TOMATOES: We recently shared gardening tips from fellow master gardener Donald Comes of Smethport.
He’s since passed along a couple of gardening-related articles he’s found.
One is an old ’Round the Square column with a brief history of growing tomatoes. We’re not sure how old the column is, but it mentions a recently passed bill from the Ohio Senate naming tomato juice the state’s official drink.
We looked it up, and tomato juice became Ohio’s state drink in 1965.
The column reads, “The tomato was probably carried into Central America and Mexico about 2,000 years ago. Aztecs gave it the name tomatl.” The seeds were taken by explorers Europe, where it was grown as a decorative plant until Italians began growing the fruit for food. That was around 1550.
There is no record that tomato plants were grown in the colonies in North America until after the Declaration of Independence — Thomas Jefferson grew them in 1781 — but it would be decades before tomatoes were accepted as a food source here.
“Until a century ago, most Americans regarded the tomato as poisonous and grew it mainly as an ornamental curiosity. Now they are consuming tomatoes at a rate of about 5.5 million tons a year.”
In fact, “Lingering uncertainty about tomatoes was reflected in an 1893 Supreme Court case concerning import duties on fruit. The justices held tomatoes to be a vegetable because they were served and eaten at the main part of the meal.”
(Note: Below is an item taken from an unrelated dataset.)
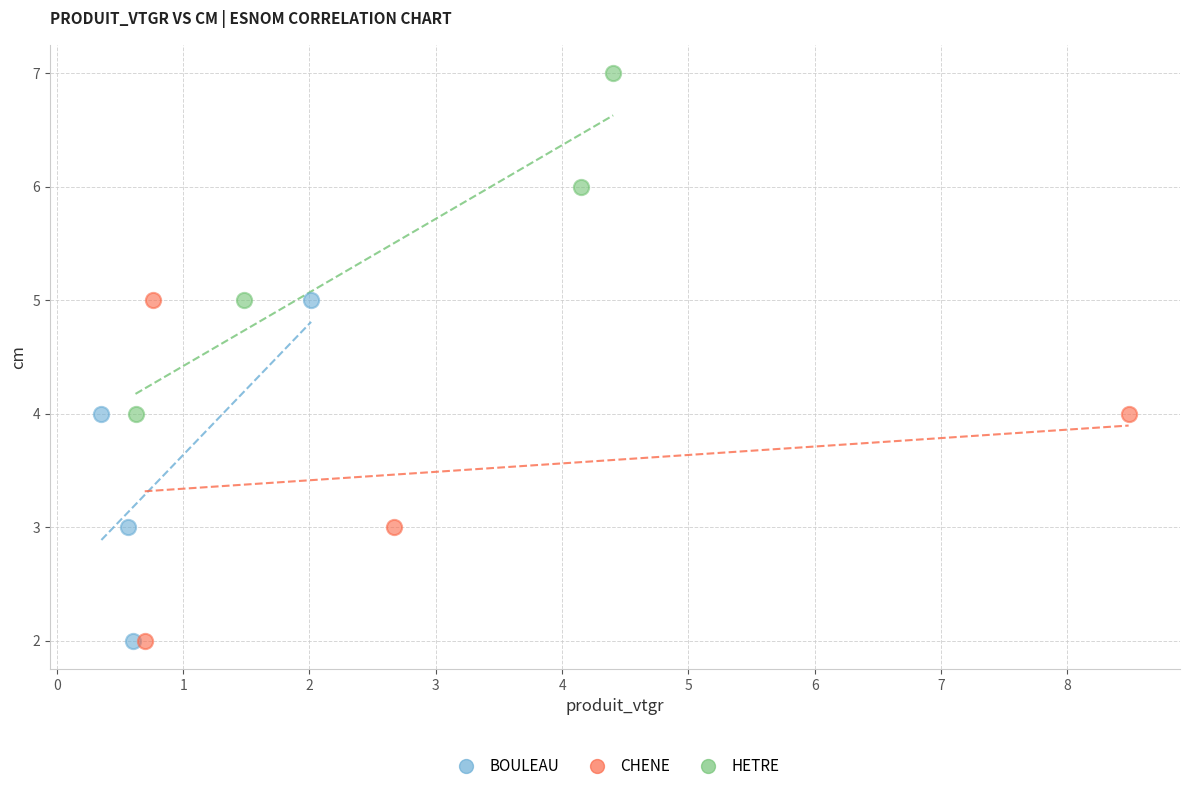

What are all the series names shown in the legend?

BOULEAU, CHENE, HETRE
We wonder if that is why the fruit is so commonly considered to be a vegetable?
The column details the “tenacity of horticulturalists and farmers” who have helped the fragile vegetable survive through temperature extremes, mildew and a host of pests: everything from mites to turtles.
With the innovations like the mechanical harvester and new tomato strains, tomatoes have become extremely popular.
Donald also passed along a column written by fellow local gardener L.A. Rotheraine. Rotheraine is biodynamic gardener, and he looks to the sky to help determine when to plant.
According to Rotheraine, the moon journeys through the 12 constellations over the the course of a month, and during that time, the energy entering the earth changes. He recommends sowing and making fruit seeds when the sun and moon are in fire signs, sowing root crops when the sun and moon are in the earth signs, sowing leafy veggie seeds when the sun and moon are in water signs.
Larry’s methods are a little unconventional, but no one can deny he grows amazing tomatoes. The Evergreen Elm garden, where Larry works with the agency’s tenants to grow their award-winning vegetables, has boasted tomato plants reaching more than 12 feet tall over the years.